• EXERCISE DESCRIPTION: Read through the material below and copy each line in which the word "down" occurs.

• RECORDS SHOWN:
======

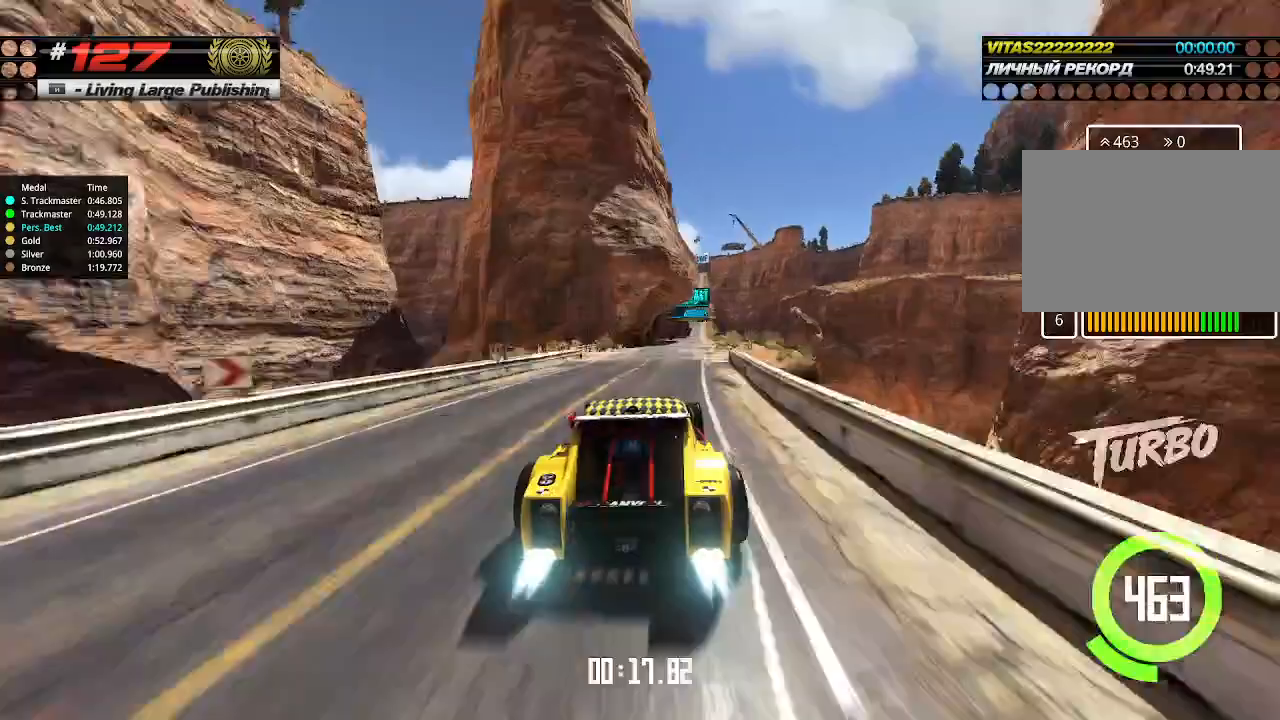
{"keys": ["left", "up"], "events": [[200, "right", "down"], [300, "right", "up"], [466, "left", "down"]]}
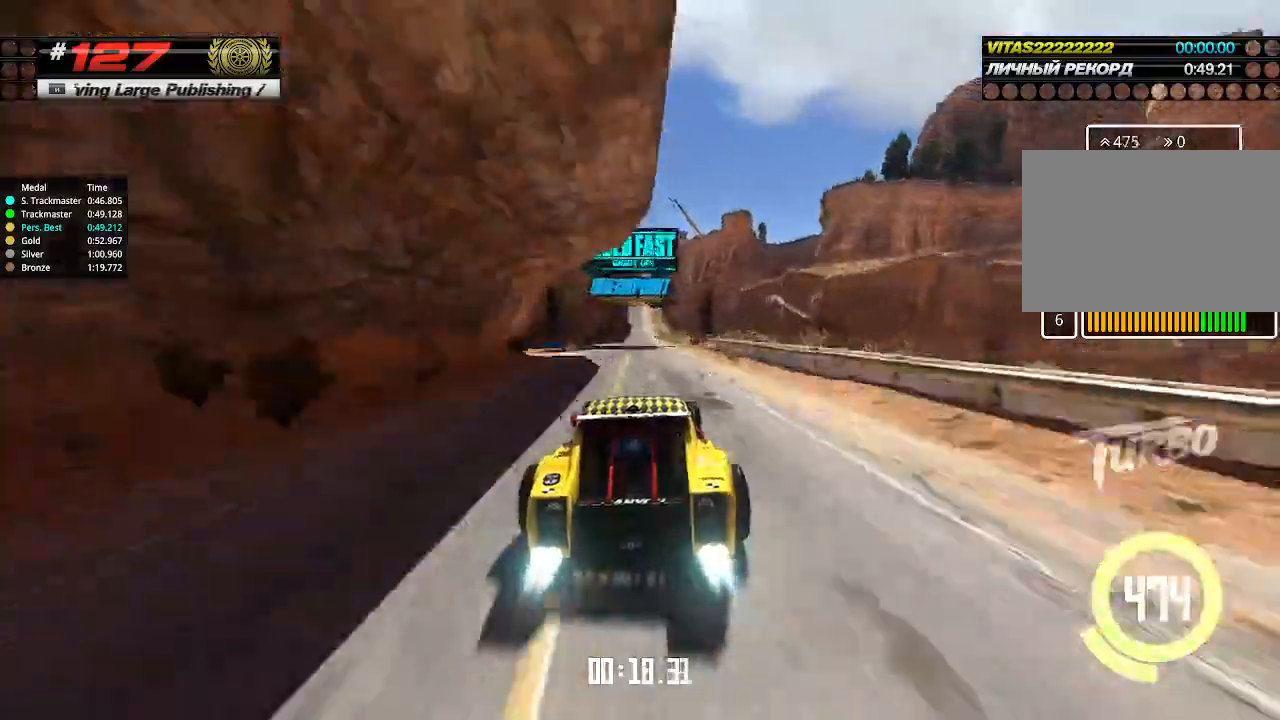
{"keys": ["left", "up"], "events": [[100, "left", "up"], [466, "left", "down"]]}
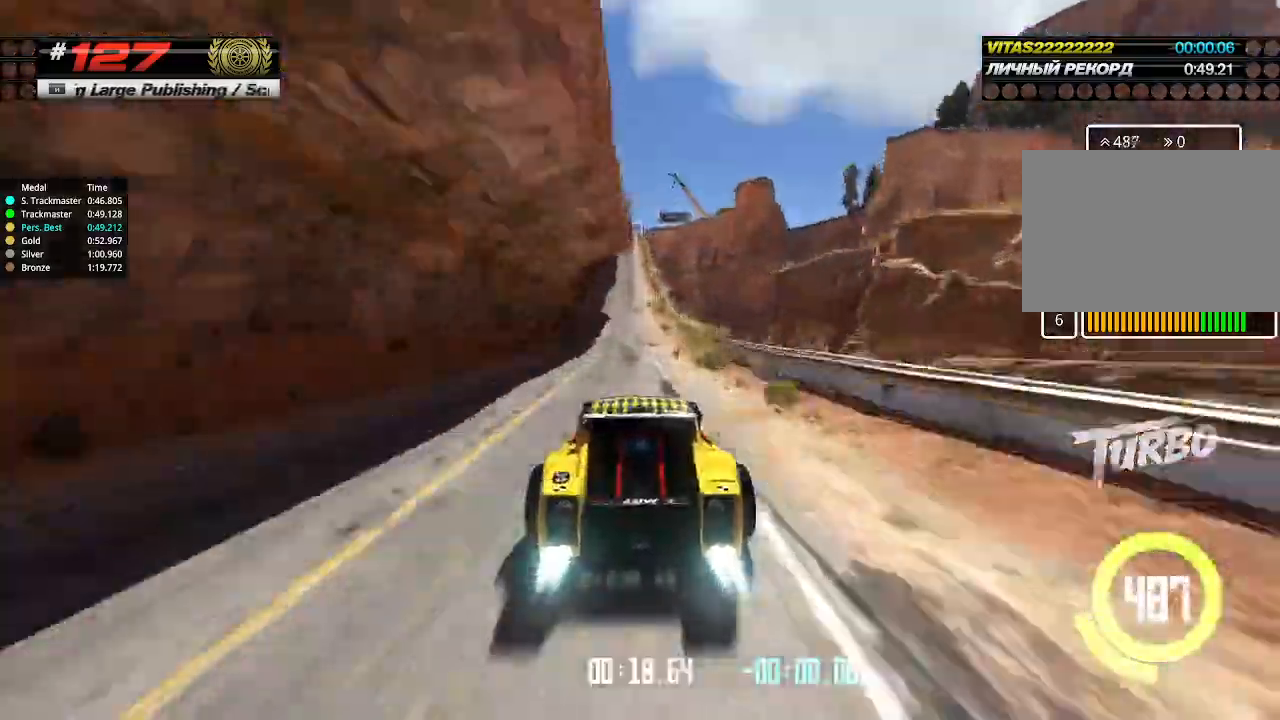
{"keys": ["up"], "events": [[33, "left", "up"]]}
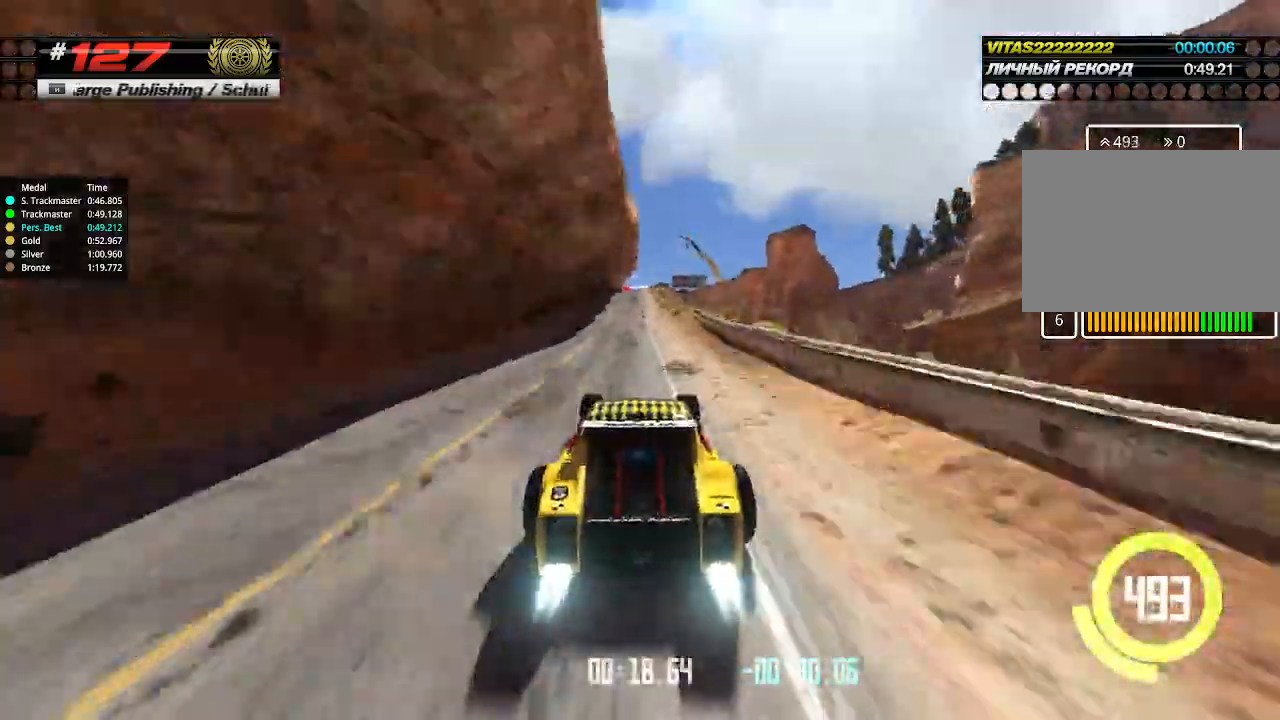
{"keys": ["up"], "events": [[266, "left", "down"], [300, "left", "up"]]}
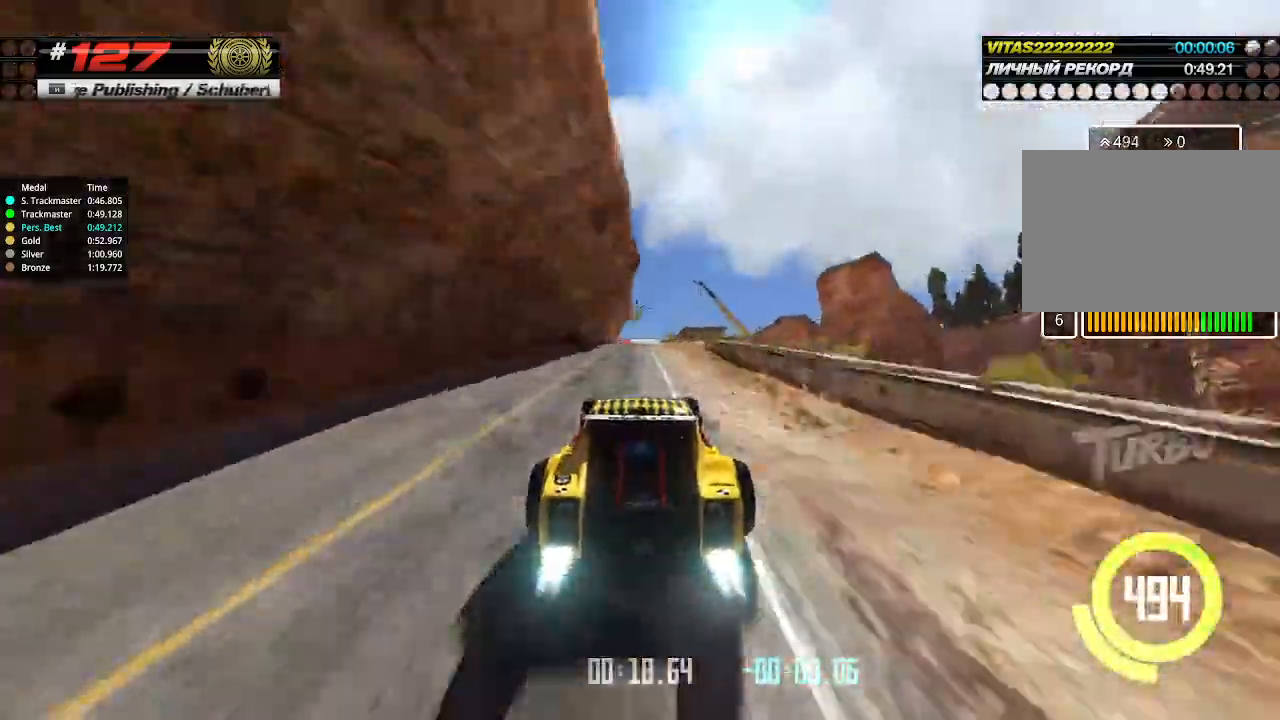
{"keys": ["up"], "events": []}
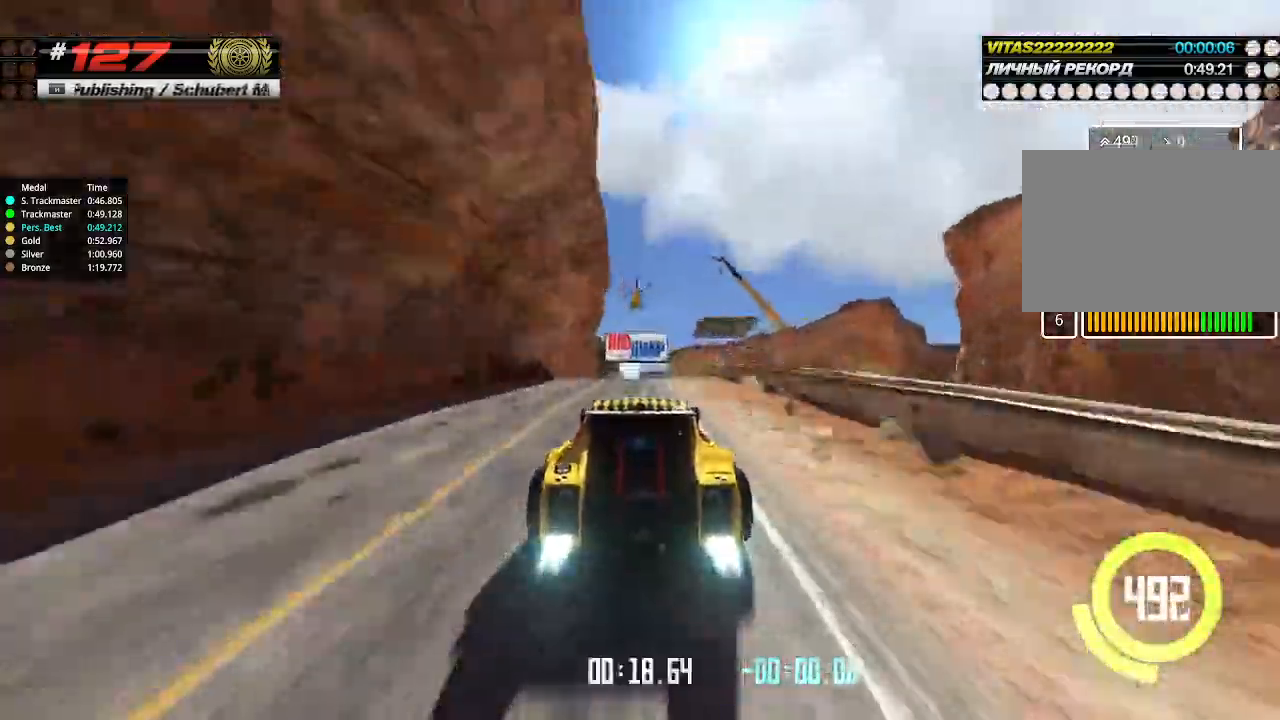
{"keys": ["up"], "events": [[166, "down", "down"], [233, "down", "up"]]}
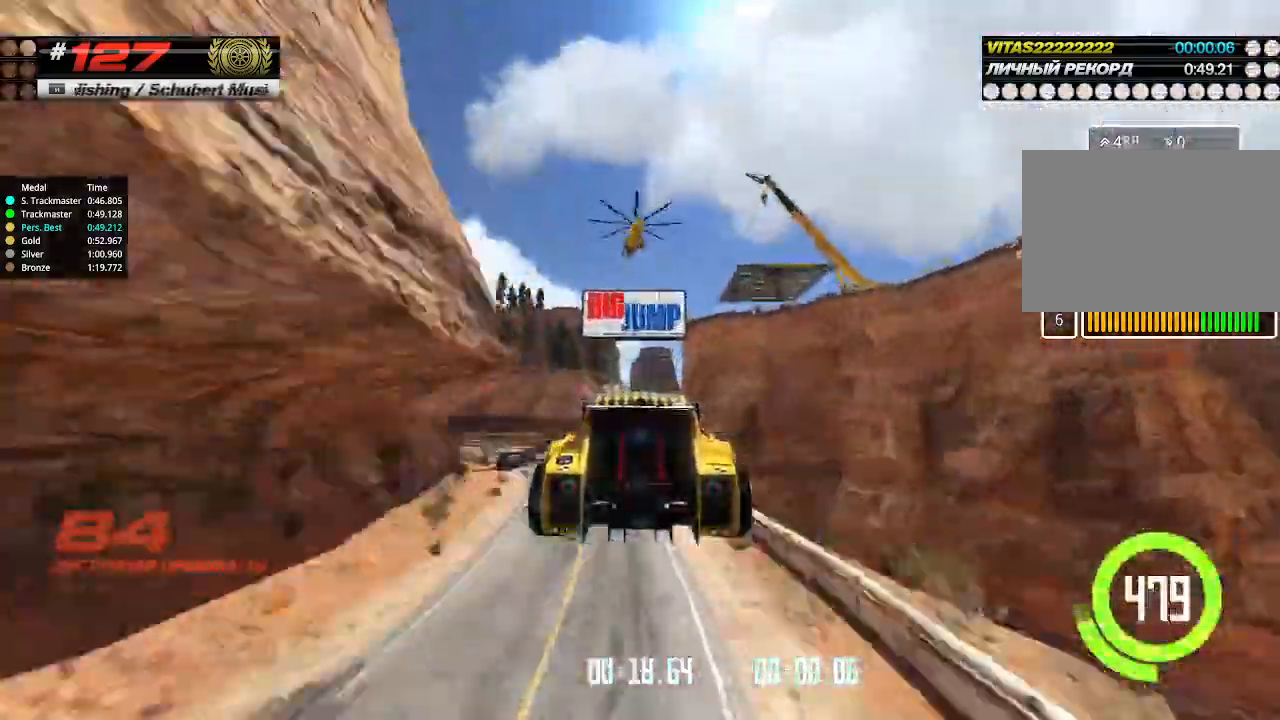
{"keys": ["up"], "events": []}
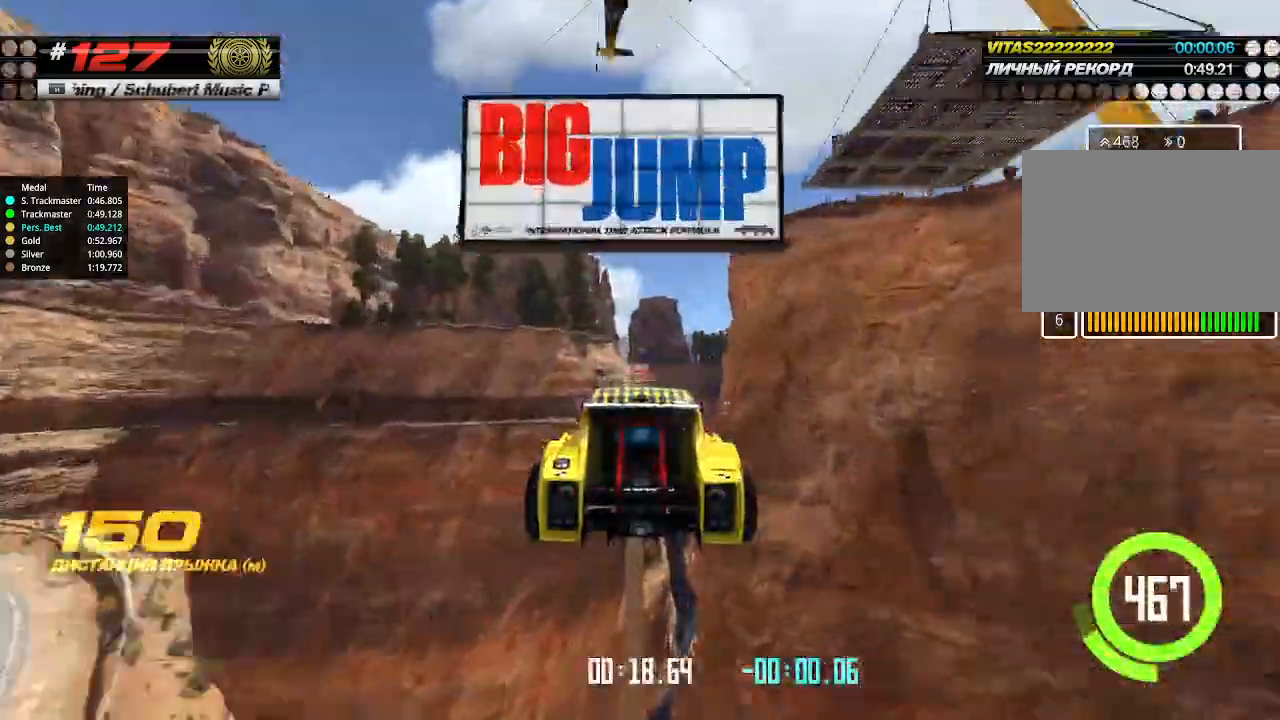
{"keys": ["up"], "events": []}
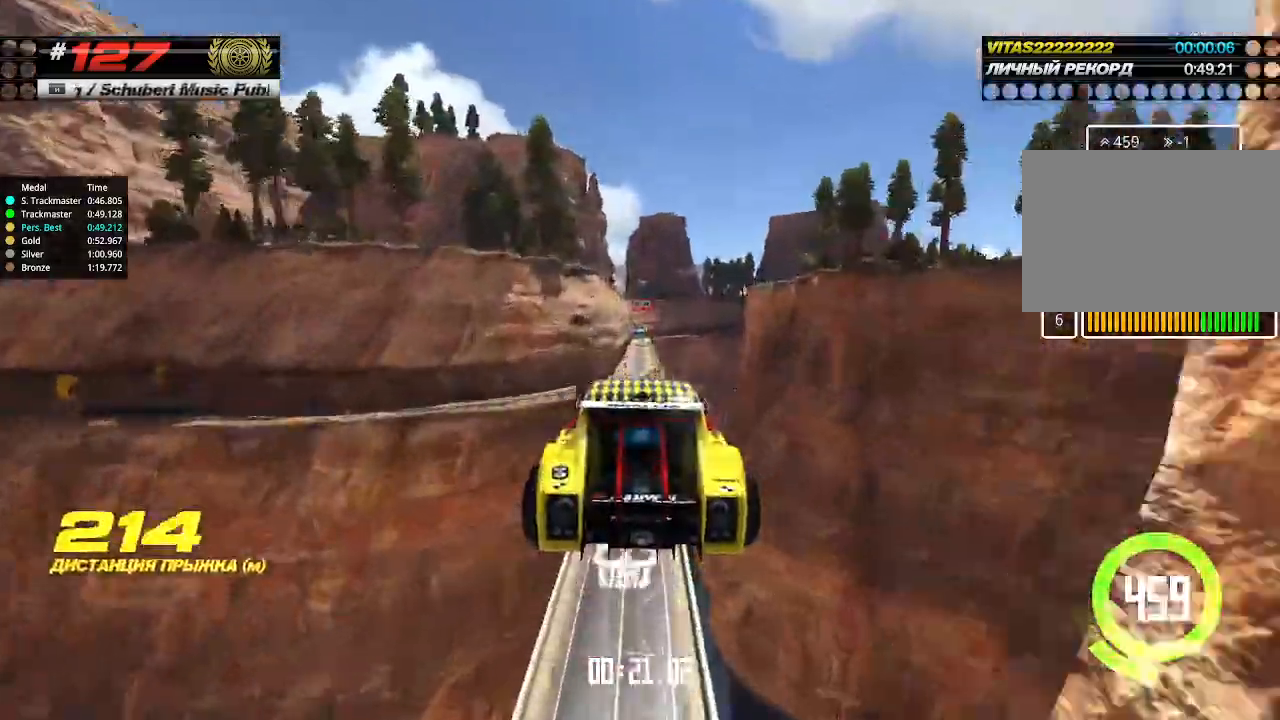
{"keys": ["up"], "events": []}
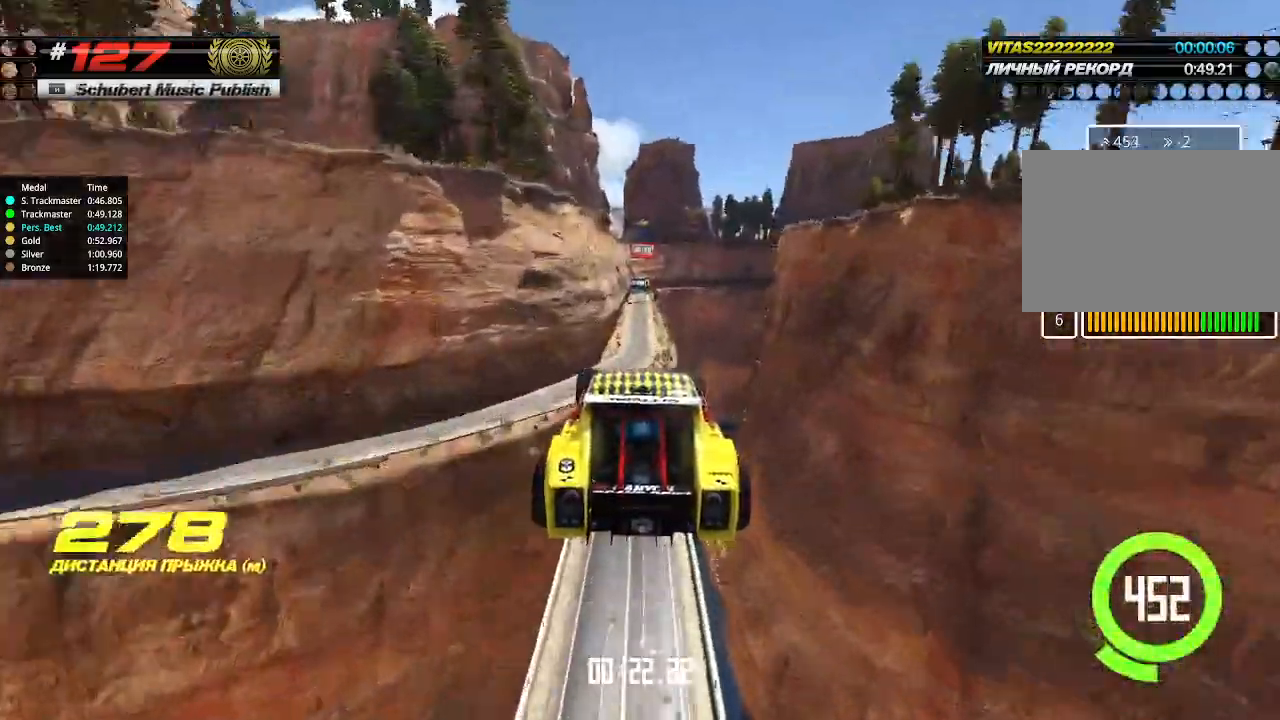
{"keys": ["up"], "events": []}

======

• THE ANSWER:
{"keys": ["left", "up"], "events": [[200, "right", "down"], [300, "right", "up"], [466, "left", "down"]]}
{"keys": ["left", "up"], "events": [[100, "left", "up"], [466, "left", "down"]]}
{"keys": ["up"], "events": [[266, "left", "down"], [300, "left", "up"]]}
{"keys": ["up"], "events": [[166, "down", "down"], [233, "down", "up"]]}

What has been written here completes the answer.